Untuk masalah jadwal kegiatan, buatlah jadwal dari awal hingga akhir dari proses pembuatan alat atau hasil akhir yang ada pada proposal PKM anda. Dari pengalaman saya ketika mengikuti PKM ini, waktu nya sekitar 5 bulan pada saat mengikuti panduan PKM 2018 (lihat lagi pedoman yang ada).

6. Referensi

Jika anda bingung dalam menentukan suatu hal dalam proposal PKM yang akan dibuat, maka carilah referensi dari proposal-proposal PKM yang sudah lolos didanai DIKTI (banyak di internet).

Hal tersebut sangat penting bagi kamu yang baru pertama kali membuat proposal PKM, agar kamu dapat memahami gambaran tentang cara penulisan proposal PKM.

Jika anda ada kesulitan dalam pembuatan proposal PKM tersebut, maka temuilah dosen pendamping mu untuk meminta masukan dan arahan.

7. Pemberkasan dan Perbaikan

Hal terakhir yang harus anda lakukan yaitu melengkapi semua berkas-berkas yang diperluka, contohnya seperti lembar pengesahan dan lainnya.
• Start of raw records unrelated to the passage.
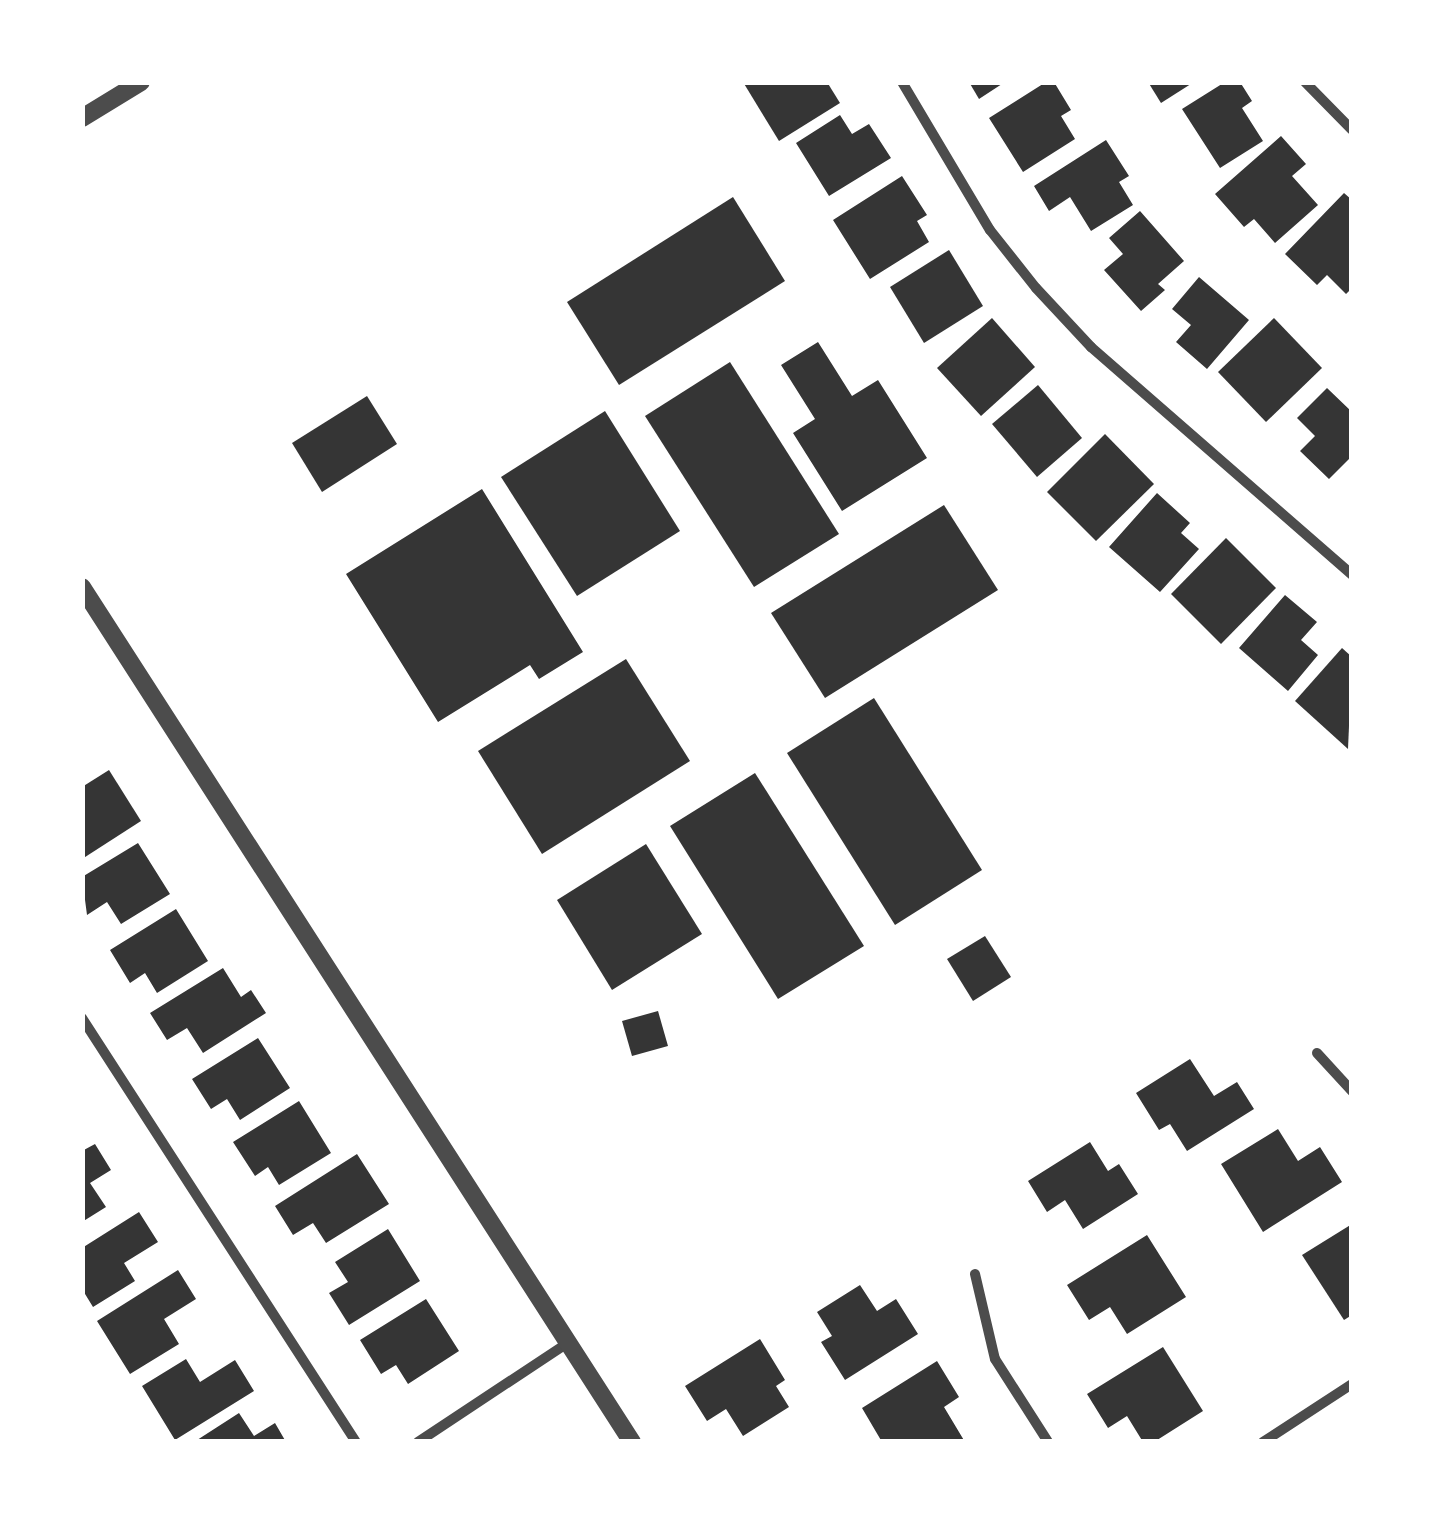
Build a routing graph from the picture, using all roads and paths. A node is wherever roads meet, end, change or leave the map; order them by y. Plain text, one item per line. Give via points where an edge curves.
1 (140, 82) edge
2 (902, 82) edge
3 (1304, 82) edge
4 (82, 118) edge
5 (1352, 130) edge
6 (1352, 576) edge
7 (82, 587) edge
8 (82, 1018) edge
9 (1317, 1054) dead end
10 (1352, 1091) edge
11 (975, 1274) dead end
12 (570, 1342) junction
13 (1352, 1384) edge
14 (356, 1442) edge
15 (418, 1442) edge
16 (632, 1442) edge
17 (1048, 1442) edge
18 (1263, 1442) edge

1 - 4 street
2 - 6 street via 990,230 1036,288 1090,346
3 - 5 street
7 - 12 street
8 - 14 street
9 - 10 street
11 - 17 street via 995,1359
12 - 15 street
12 - 16 street
13 - 18 street

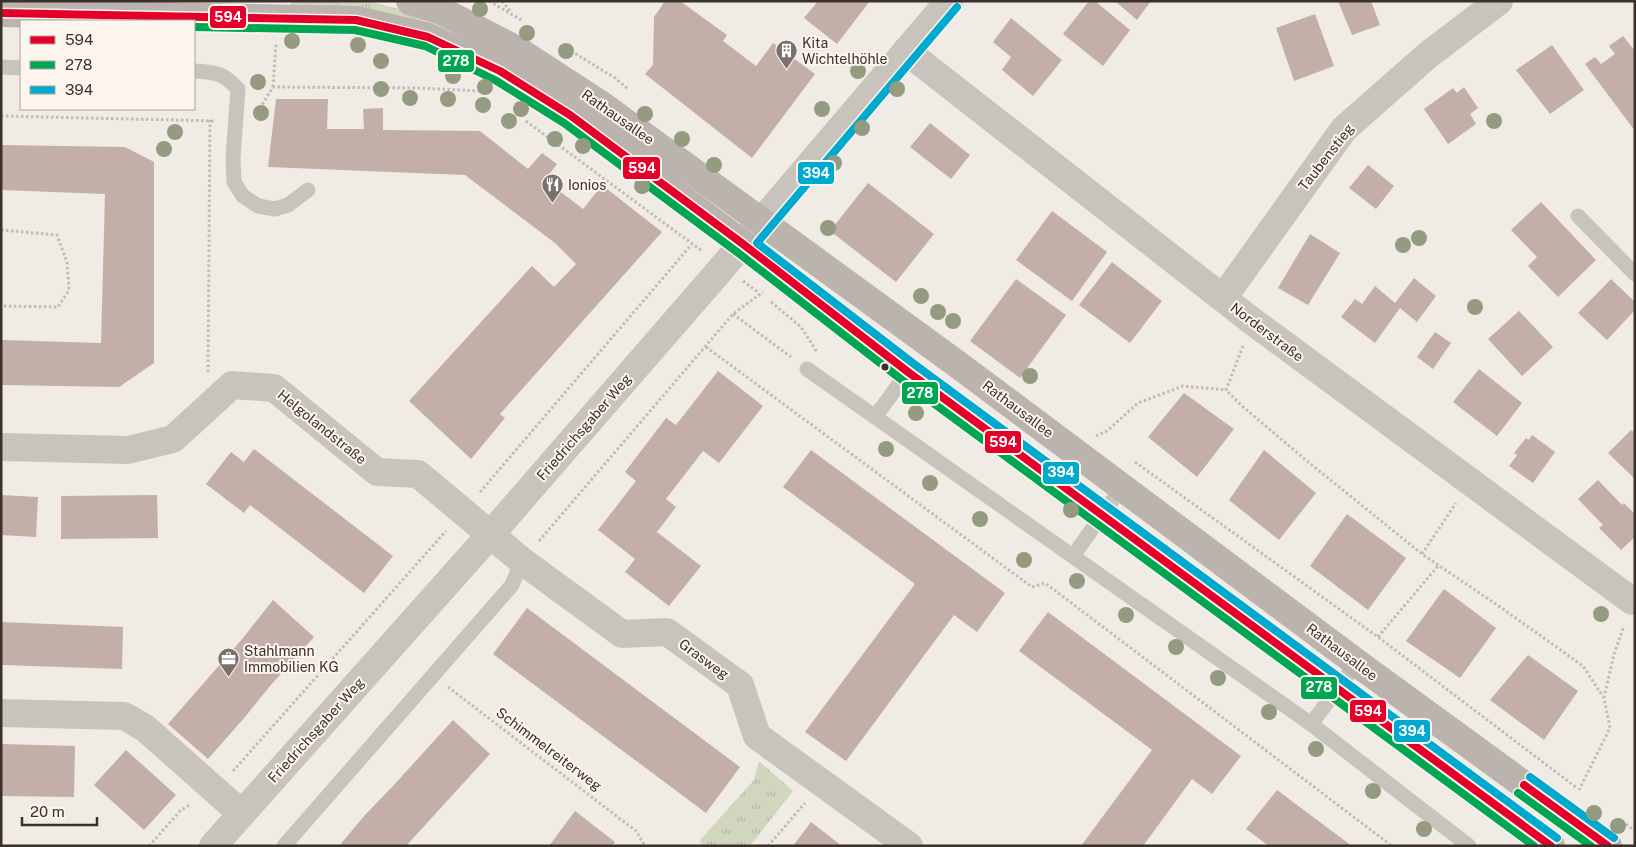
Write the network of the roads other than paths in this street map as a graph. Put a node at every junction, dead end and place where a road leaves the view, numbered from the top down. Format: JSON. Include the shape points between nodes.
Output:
{"nodes":[{"id":1,"x":410,"y":1,"type":"edge"},
{"id":2,"x":948,"y":1,"type":"edge"},
{"id":3,"x":1499,"y":1,"type":"edge"},
{"id":4,"x":1,"y":13,"type":"edge"},
{"id":5,"x":906,"y":51,"type":"junction"},
{"id":6,"x":1,"y":68,"type":"edge"},
{"id":7,"x":20,"y":68,"type":"edge"},
{"id":8,"x":195,"y":71,"type":"edge"},
{"id":9,"x":308,"y":190,"type":"dead end"},
{"id":10,"x":1578,"y":216,"type":"dead end"},
{"id":11,"x":763,"y":221,"type":"junction"},
{"id":12,"x":743,"y":244,"type":"junction"},
{"id":13,"x":1635,"y":274,"type":"edge"},
{"id":14,"x":1223,"y":298,"type":"junction"},
{"id":15,"x":807,"y":369,"type":"road end"},
{"id":16,"x":908,"y":372,"type":"junction"},
{"id":17,"x":875,"y":417,"type":"junction"},
{"id":18,"x":1,"y":447,"type":"edge"},
{"id":19,"x":1122,"y":487,"type":"junction"},
{"id":20,"x":1103,"y":516,"type":"junction"},
{"id":21,"x":490,"y":534,"type":"junction"},
{"id":22,"x":1073,"y":556,"type":"junction"},
{"id":23,"x":522,"y":561,"type":"junction"},
{"id":24,"x":1633,"y":600,"type":"edge"},
{"id":25,"x":1356,"y":663,"type":"junction"},
{"id":26,"x":1337,"y":688,"type":"junction"},
{"id":27,"x":1,"y":713,"type":"edge"},
{"id":28,"x":1311,"y":724,"type":"junction"},
{"id":29,"x":242,"y":814,"type":"junction"},
{"id":30,"x":213,"y":846,"type":"edge"},
{"id":31,"x":284,"y":846,"type":"edge"},
{"id":32,"x":909,"y":846,"type":"edge"},
{"id":33,"x":1469,"y":846,"type":"edge"},
{"id":34,"x":1551,"y":846,"type":"edge"},
{"id":35,"x":1608,"y":846,"type":"edge"}],
"edges":[{"from":1,"to":11,"type":"main road","name":"Rathausallee","via":[[440,10],[517,50],[603,106]]},
{"from":2,"to":5,"type":"street","name":"Friedrichsgaber Weg"},
{"from":3,"to":14,"type":"street","name":"Taubenstieg","via":[[1428,55],[1344,130]]},
{"from":4,"to":12,"type":"main road","name":"Rathausallee","via":[[208,10],[356,20],[428,37],[500,71],[570,115]]},
{"from":5,"to":11,"type":"street","name":"Friedrichsgaber Weg"},
{"from":5,"to":14,"type":"street","name":"Norderstraße"},
{"from":6,"to":7,"type":"lane"},
{"from":8,"to":9,"type":"lane","via":[[218,73],[238,89],[234,182],[243,196],[258,206],[274,209],[288,205]]},
{"from":10,"to":13,"type":"lane"},
{"from":11,"to":12,"type":"street","name":"Friedrichsgaber Weg"},
{"from":11,"to":19,"type":"main road","name":"Rathausallee"},
{"from":12,"to":16,"type":"main road","name":"Rathausallee"},
{"from":12,"to":21,"type":"street","name":"Friedrichsgaber Weg"},
{"from":14,"to":24,"type":"street","name":"Norderstraße"},
{"from":15,"to":17,"type":"lane"},
{"from":16,"to":17,"type":"lane"},
{"from":16,"to":20,"type":"main road","name":"Rathausallee"},
{"from":17,"to":22,"type":"lane"},
{"from":18,"to":21,"type":"street","name":"Helgolandstraße","via":[[128,450],[173,439],[232,385],[274,388],[377,472],[418,474]]},
{"from":19,"to":20,"type":"lane"},
{"from":19,"to":25,"type":"main road","name":"Rathausallee"},
{"from":20,"to":22,"type":"lane"},
{"from":20,"to":26,"type":"main road","name":"Rathausallee"},
{"from":21,"to":23,"type":"street","name":"Grasweg"},
{"from":21,"to":29,"type":"street","name":"Friedrichsgaber Weg"},
{"from":22,"to":28,"type":"lane"},
{"from":23,"to":31,"type":"lane","via":[[512,585]]},
{"from":23,"to":32,"type":"street","name":"Grasweg","via":[[622,634],[667,632],[740,684],[757,736]]},
{"from":25,"to":26,"type":"lane"},
{"from":25,"to":35,"type":"main road","name":"Rathausallee"},
{"from":26,"to":28,"type":"lane"},
{"from":26,"to":34,"type":"main road","name":"Rathausallee"},
{"from":27,"to":29,"type":"street","via":[[124,716],[145,728]]},
{"from":28,"to":33,"type":"lane"},
{"from":29,"to":30,"type":"street","name":"Friedrichsgaber Weg"}]}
Sebelum anda meng-upload proposal pkm ke website resmi DIKTI, terlebih dahulu memeriksa kembali isi dari proposal tersebut. Ini bertujuan untuk mengantisipasi ada yang salah ketik atau yang masih kurang.

Behitulah kurang-lebih nya cara membuat proposal pkm agar lolos di danai yang dapat saya bagikan kepada anda. Kalau artikel ini bermanfaat, bagikan artikel ini di media sosial kamu ya.

Demikianlah pembahasan mengenai cara membuat proposal PKM agar lolos didanai DIKTI. Sekian dan terimakasih.